### Task goal
Look through the data below and show every line that includes "none".

### Information supplied
= = =

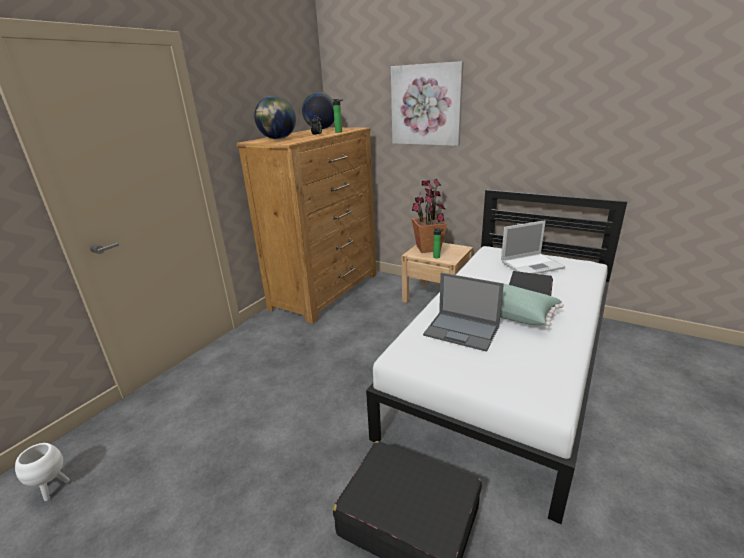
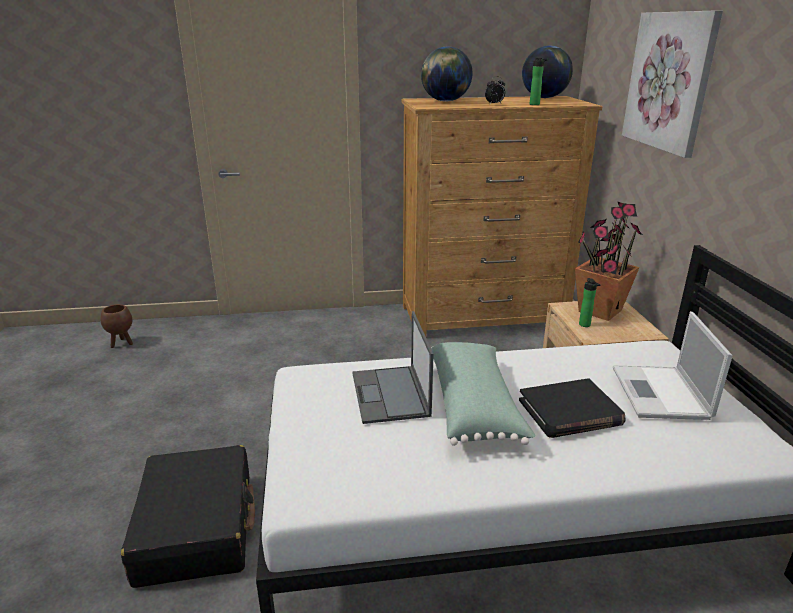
camera: 50 degrees right, 0 degrees up
white planter [15,443,70,501] -> brown planter [100,304,133,348]
laptop [501,220,565,274] -> laptop turned 60 degrees clockwise [613,311,733,420]

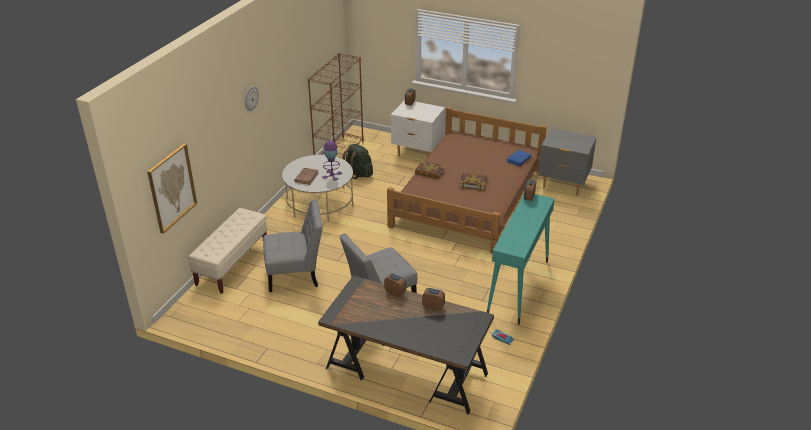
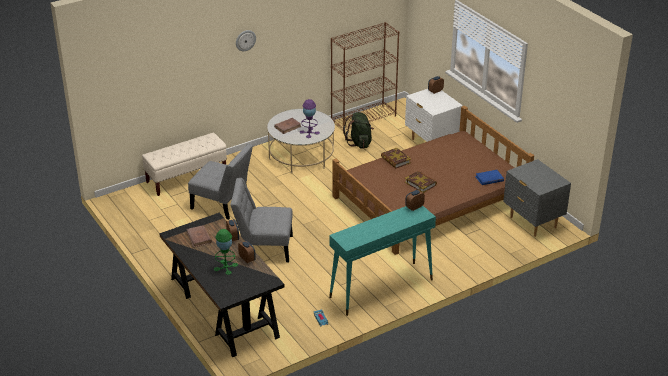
camera: 35 degrees right, 0 degrees up
picture [147,144,197,234] -> none
none -> brown book [186,225,212,247]
none -> green table lamp [214,229,238,275]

= = =

### Result of this task
picture [147,144,197,234] -> none
none -> brown book [186,225,212,247]
none -> green table lamp [214,229,238,275]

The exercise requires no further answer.